Prison guard unions are gearing up to campaign against the Conservatives in the next election over what they see as the damage done to the system in the past few years of “tough on crime” laws.

Health Canada is beginning a six-week study on drug shortages as the problem worsens around the country. The NDP are declaring victory because of their private member’s bill that is supposed to help address the problem with proper notifications and fines.

The Supreme Court of Canada is currently weighing a case that touches on the issues of telecom data privacy. Being the Supreme Court, however, nobody is sure when they’ll actually render that decision. CBC compiles six places where privacy rights are being threatened by online legislation and surveillance.

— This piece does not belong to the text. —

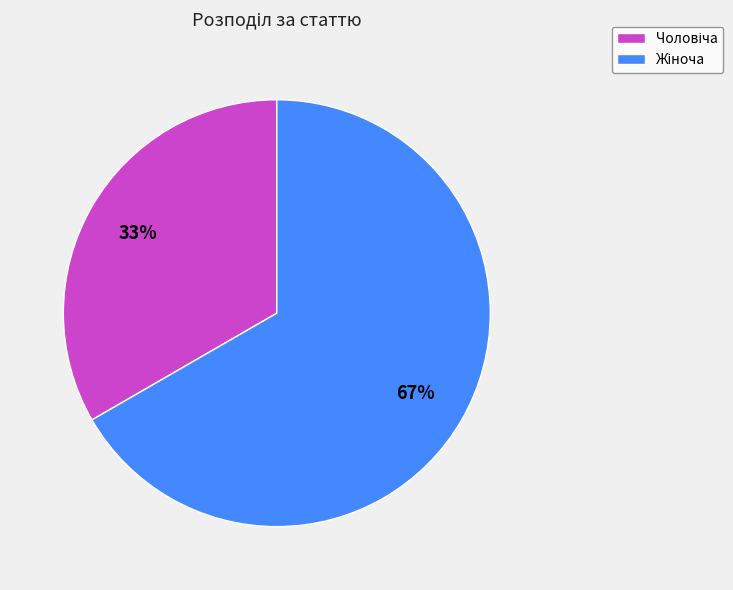

To the nearest percent, what is the average slice percentage?

50%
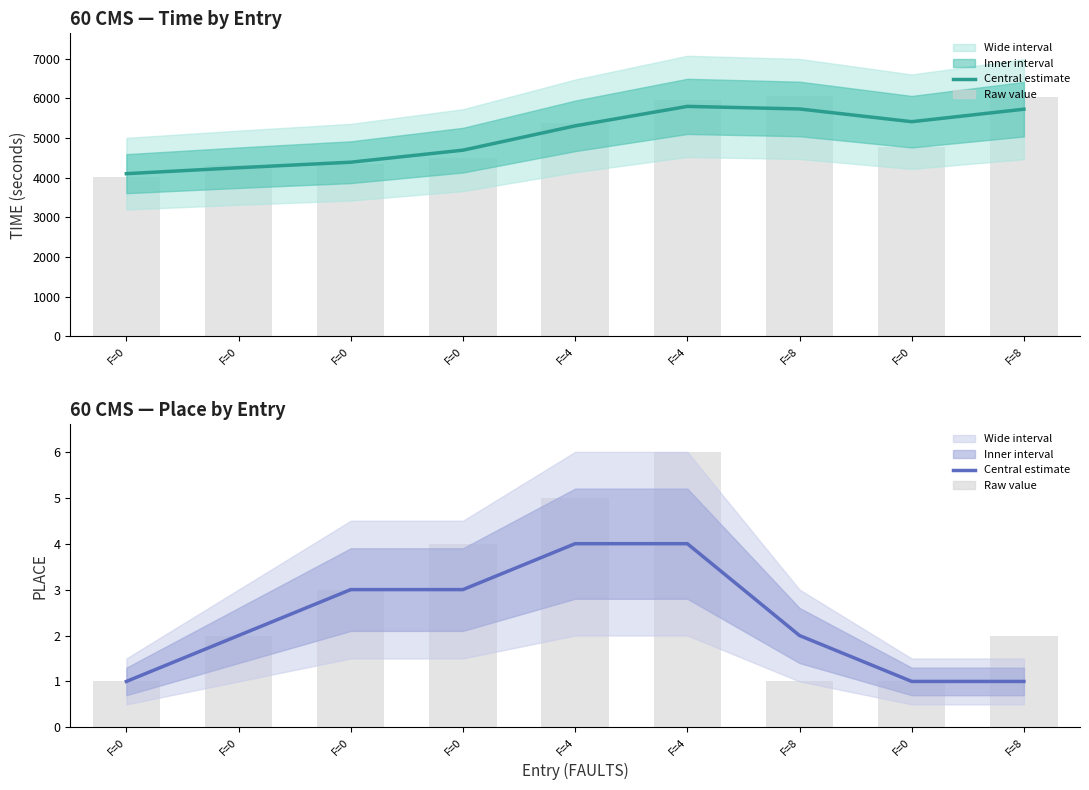

Is the value of PLACE (raw) at F=0 greater than the value of PLACE (smoothed) at F=0?

No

Good news, everyone! You can use your electronic devices on airplanes now (in airplane mode) during takeoff and landing! Not that those five minutes at either end was really killing anyone – right?

The government has stopped asking certain questions with their surveys on their advertising campaigns, likely because those results are made public and they’ve been embarrassed a number of times in recent months over failed campaigns that failed to engage Canadians in any way.

Someone with Conservative leanings secretly taped Liberal MP John McKay griping about the whole abortion issue that we apparently can’t stop talking about even though there’s nothing actually to talk about. And McKay is a bit red-faced, and Trudeau says he understands that McKay has strong feelings about the issue, and there’s no real OMG DRAMA! moment here, so can we please stop beating this dead horse? Please? (Okay, one thing worthy of discussion is Aaron Wherry musing about the lines of what should constitute a vote on a “matter of conscience,” and the fact that it’s not as black-and-white as all those religious leaders currently writing to Trudeau seem to suggest).

And all of that Parliamentary Dining Room silver that was sold off at rock-bottom prices probably didn’t fetch all that much because the market for such things right now is at a low point, and there were no crests or identifying markers on them to raise the value – though some said that if the auction had been done better, it could have fetched a better price than the established process.